# [PROBLEM DETAILS]
Extract each line of the material that follows exactly and omit its pictures.

# [INPUT DATA]
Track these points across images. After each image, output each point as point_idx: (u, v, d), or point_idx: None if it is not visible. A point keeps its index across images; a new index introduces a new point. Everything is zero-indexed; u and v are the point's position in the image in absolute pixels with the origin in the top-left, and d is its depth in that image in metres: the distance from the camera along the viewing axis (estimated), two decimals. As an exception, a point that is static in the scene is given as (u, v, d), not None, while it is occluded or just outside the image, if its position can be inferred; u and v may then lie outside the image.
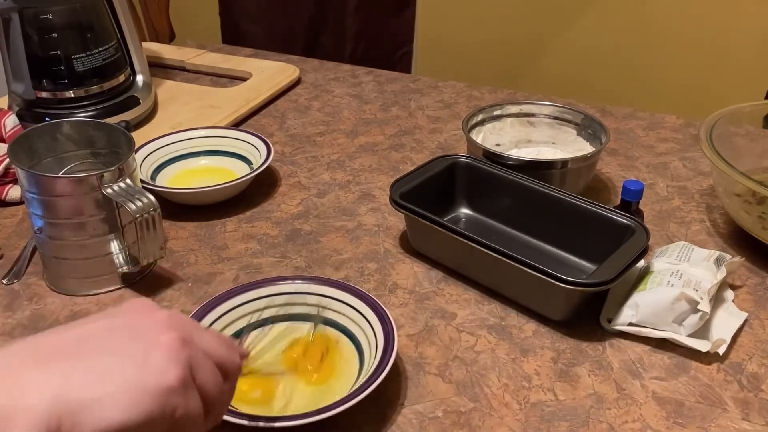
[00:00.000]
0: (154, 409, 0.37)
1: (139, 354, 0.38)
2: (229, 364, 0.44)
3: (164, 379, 0.38)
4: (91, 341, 0.39)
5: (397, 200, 0.76)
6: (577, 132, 0.93)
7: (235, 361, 0.45)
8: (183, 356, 0.40)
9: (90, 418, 0.35)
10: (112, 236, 0.71)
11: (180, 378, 0.39)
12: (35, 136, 0.73)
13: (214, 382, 0.42)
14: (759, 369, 0.64)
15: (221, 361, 0.43)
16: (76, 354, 0.38)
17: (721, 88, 1.72)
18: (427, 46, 1.87)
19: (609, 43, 1.81)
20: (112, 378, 0.37)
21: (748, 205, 0.79)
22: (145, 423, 0.37)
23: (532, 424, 0.59)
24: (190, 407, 0.40)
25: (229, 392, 0.45)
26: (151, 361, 0.38)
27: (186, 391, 0.39)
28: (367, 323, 0.64)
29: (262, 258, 0.79)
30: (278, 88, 1.17)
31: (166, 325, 0.41)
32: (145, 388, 0.37)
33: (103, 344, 0.39)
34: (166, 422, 0.38)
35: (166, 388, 0.38)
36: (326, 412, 0.54)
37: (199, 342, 0.42)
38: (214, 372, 0.42)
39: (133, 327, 0.40)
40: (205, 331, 0.44)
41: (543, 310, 0.70)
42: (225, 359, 0.44)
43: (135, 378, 0.37)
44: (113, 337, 0.39)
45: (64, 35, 0.95)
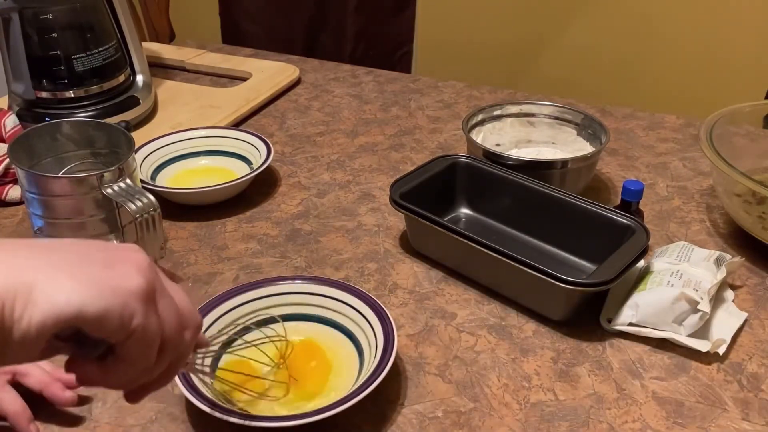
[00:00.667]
0: (112, 305, 0.36)
1: (107, 260, 0.38)
2: (191, 316, 0.43)
3: (128, 282, 0.37)
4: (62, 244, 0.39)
5: (397, 200, 0.76)
6: (577, 132, 0.93)
7: (196, 316, 0.44)
8: (149, 274, 0.39)
9: (45, 298, 0.34)
10: (112, 236, 0.71)
11: (144, 286, 0.38)
12: (35, 136, 0.73)
13: (174, 316, 0.41)
14: (759, 369, 0.64)
15: (183, 307, 0.43)
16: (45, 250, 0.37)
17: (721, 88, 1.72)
18: (427, 46, 1.87)
19: (609, 43, 1.81)
20: (76, 269, 0.36)
21: (748, 205, 0.79)
22: (101, 317, 0.36)
23: (532, 424, 0.59)
24: (148, 322, 0.38)
25: (187, 346, 0.44)
26: (117, 268, 0.38)
27: (147, 303, 0.38)
28: (367, 323, 0.64)
29: (262, 258, 0.79)
30: (278, 88, 1.17)
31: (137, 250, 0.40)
32: (107, 283, 0.37)
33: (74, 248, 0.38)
34: (122, 329, 0.37)
35: (129, 290, 0.37)
36: (326, 412, 0.54)
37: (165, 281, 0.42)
38: (175, 310, 0.41)
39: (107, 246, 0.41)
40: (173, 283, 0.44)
41: (543, 310, 0.70)
42: (187, 308, 0.43)
43: (98, 274, 0.37)
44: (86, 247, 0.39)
45: (64, 35, 0.96)
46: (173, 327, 0.41)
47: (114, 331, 0.37)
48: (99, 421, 0.59)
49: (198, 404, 0.55)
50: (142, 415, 0.60)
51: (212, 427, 0.57)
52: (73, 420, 0.59)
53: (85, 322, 0.36)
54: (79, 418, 0.59)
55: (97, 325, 0.36)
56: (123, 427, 0.59)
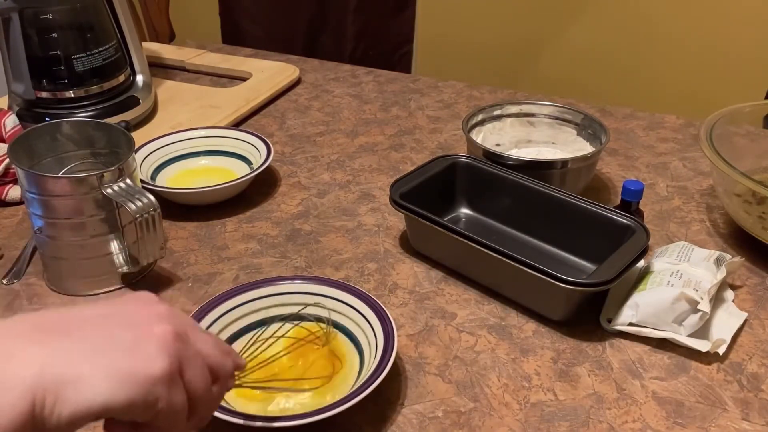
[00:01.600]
0: (136, 396, 0.37)
1: (129, 341, 0.39)
2: (221, 368, 0.44)
3: (150, 367, 0.38)
4: (84, 323, 0.39)
5: (397, 200, 0.76)
6: (577, 132, 0.93)
7: (227, 366, 0.45)
8: (173, 349, 0.40)
9: (72, 396, 0.35)
10: (112, 236, 0.71)
11: (166, 369, 0.39)
12: (35, 136, 0.73)
13: (202, 382, 0.42)
14: (759, 369, 0.64)
15: (213, 363, 0.44)
16: (67, 333, 0.38)
17: (721, 88, 1.72)
18: (427, 46, 1.87)
19: (609, 43, 1.81)
20: (99, 359, 0.37)
21: (748, 205, 0.79)
22: (126, 408, 0.37)
23: (532, 424, 0.59)
24: (174, 401, 0.40)
25: (218, 397, 0.45)
26: (140, 349, 0.39)
27: (171, 384, 0.39)
28: (367, 323, 0.64)
29: (262, 258, 0.79)
30: (278, 88, 1.17)
31: (161, 318, 0.41)
32: (130, 373, 0.37)
33: (96, 328, 0.39)
34: (147, 411, 0.38)
35: (151, 377, 0.38)
36: (326, 412, 0.54)
37: (194, 340, 0.42)
38: (203, 372, 0.42)
39: (129, 316, 0.41)
40: (202, 332, 0.44)
41: (543, 310, 0.70)
42: (217, 362, 0.44)
43: (121, 362, 0.38)
44: (107, 323, 0.40)
45: (64, 35, 0.95)
46: (201, 390, 0.42)
47: (140, 416, 0.39)
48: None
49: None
50: (142, 415, 0.60)
51: (212, 427, 0.57)
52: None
53: (112, 413, 0.37)
54: None
55: (123, 413, 0.38)
56: (123, 427, 0.59)
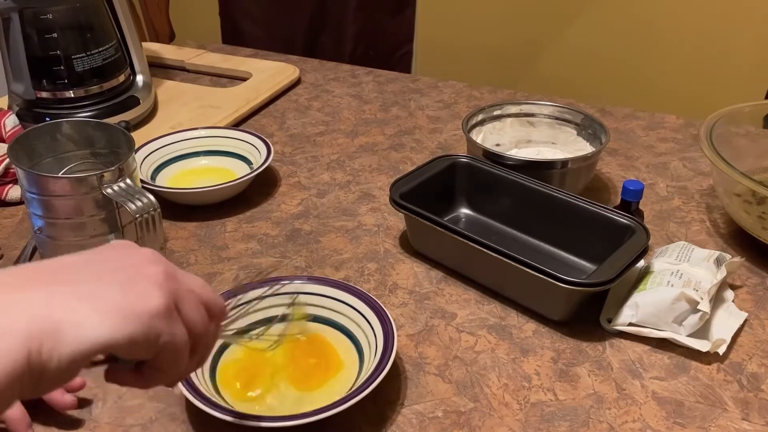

# [EXERCISE ANSWER]
Track these points across images. After each image, output each point as point_idx: (u, v, d), or point_idx: None if it is not visible. A point keeps its index across images; a new index introduces a new point. Everything is zero-indexed; u and v are the point's position in the image in absolute pixels with the origin in the top-left, and d is its depth in that image in metres: the distance from the camera along the viewing axis (estimated), two decimals. As an exception, a point that is static in the scene is given as (u, v, d), not None, while it is occluded or just outside the image, if its position can be inferred; u and v may then lie outside the image.
[00:00.000]
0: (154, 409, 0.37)
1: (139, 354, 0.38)
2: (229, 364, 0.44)
3: (164, 379, 0.38)
4: (91, 341, 0.39)
5: (397, 200, 0.76)
6: (577, 132, 0.93)
7: (235, 361, 0.45)
8: (183, 356, 0.40)
9: (90, 418, 0.35)
10: (112, 236, 0.71)
11: (180, 378, 0.39)
12: (35, 136, 0.73)
13: (214, 382, 0.42)
14: (759, 369, 0.64)
15: (221, 361, 0.43)
16: (76, 354, 0.38)
17: (721, 88, 1.72)
18: (427, 46, 1.87)
19: (609, 43, 1.81)
20: (112, 378, 0.37)
21: (748, 205, 0.79)
22: (145, 423, 0.37)
23: (532, 424, 0.59)
24: (190, 407, 0.40)
25: (229, 392, 0.45)
26: (151, 361, 0.38)
27: (186, 391, 0.39)
28: (367, 323, 0.64)
29: (262, 258, 0.79)
30: (278, 88, 1.17)
31: (166, 325, 0.41)
32: (145, 388, 0.37)
33: (103, 344, 0.39)
34: (166, 422, 0.38)
35: (166, 388, 0.38)
36: (326, 412, 0.54)
37: (199, 342, 0.42)
38: (214, 372, 0.42)
39: (133, 327, 0.40)
40: (205, 331, 0.44)
41: (543, 310, 0.70)
42: (225, 359, 0.44)
43: (135, 378, 0.37)
44: (113, 337, 0.39)
45: (64, 35, 0.95)
[00:00.667]
0: (112, 305, 0.36)
1: (107, 260, 0.38)
2: (191, 316, 0.43)
3: (128, 282, 0.37)
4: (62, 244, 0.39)
5: (397, 200, 0.76)
6: (577, 132, 0.93)
7: (196, 316, 0.44)
8: (149, 274, 0.39)
9: (45, 298, 0.34)
10: (112, 236, 0.71)
11: (144, 286, 0.38)
12: (35, 136, 0.73)
13: (174, 316, 0.41)
14: (759, 369, 0.64)
15: (183, 307, 0.43)
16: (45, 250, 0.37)
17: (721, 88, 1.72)
18: (427, 46, 1.87)
19: (609, 43, 1.81)
20: (76, 269, 0.36)
21: (748, 205, 0.79)
22: (101, 317, 0.36)
23: (532, 424, 0.59)
24: (148, 322, 0.38)
25: (187, 346, 0.44)
26: (117, 268, 0.38)
27: (147, 303, 0.38)
28: (367, 323, 0.64)
29: (262, 258, 0.79)
30: (278, 88, 1.17)
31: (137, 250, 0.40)
32: (107, 283, 0.37)
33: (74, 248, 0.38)
34: (122, 329, 0.37)
35: (129, 290, 0.37)
36: (326, 412, 0.54)
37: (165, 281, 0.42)
38: (175, 310, 0.41)
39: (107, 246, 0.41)
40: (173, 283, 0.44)
41: (543, 310, 0.70)
42: (187, 308, 0.43)
43: (98, 274, 0.37)
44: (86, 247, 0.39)
45: (64, 35, 0.96)
46: (173, 327, 0.41)
47: (114, 331, 0.37)
48: (99, 421, 0.59)
49: (198, 404, 0.55)
50: (142, 415, 0.60)
51: (212, 427, 0.57)
52: (73, 420, 0.59)
53: (85, 322, 0.36)
54: (79, 418, 0.59)
55: (97, 325, 0.36)
56: (123, 427, 0.59)
[00:01.600]
0: (136, 396, 0.37)
1: (129, 341, 0.39)
2: (221, 368, 0.44)
3: (150, 367, 0.38)
4: (84, 323, 0.39)
5: (397, 200, 0.76)
6: (577, 132, 0.93)
7: (227, 366, 0.45)
8: (173, 349, 0.40)
9: (72, 396, 0.35)
10: (112, 236, 0.71)
11: (166, 369, 0.39)
12: (35, 136, 0.73)
13: (202, 382, 0.42)
14: (759, 369, 0.64)
15: (213, 363, 0.44)
16: (67, 333, 0.38)
17: (721, 88, 1.72)
18: (427, 46, 1.87)
19: (609, 43, 1.81)
20: (99, 359, 0.37)
21: (748, 205, 0.79)
22: (126, 408, 0.37)
23: (532, 424, 0.59)
24: (174, 401, 0.40)
25: (218, 397, 0.45)
26: (140, 349, 0.39)
27: (171, 384, 0.39)
28: (367, 323, 0.64)
29: (262, 258, 0.79)
30: (278, 88, 1.17)
31: (161, 318, 0.41)
32: (130, 373, 0.37)
33: (96, 328, 0.39)
34: (147, 411, 0.38)
35: (151, 377, 0.38)
36: (326, 412, 0.54)
37: (194, 340, 0.42)
38: (203, 372, 0.42)
39: (129, 316, 0.41)
40: (202, 332, 0.44)
41: (543, 310, 0.70)
42: (217, 362, 0.44)
43: (121, 362, 0.38)
44: (107, 323, 0.40)
45: (64, 35, 0.95)
46: (201, 390, 0.42)
47: (140, 416, 0.39)
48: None
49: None
50: (142, 415, 0.60)
51: (212, 427, 0.57)
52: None
53: (112, 413, 0.37)
54: None
55: (123, 413, 0.38)
56: (123, 427, 0.59)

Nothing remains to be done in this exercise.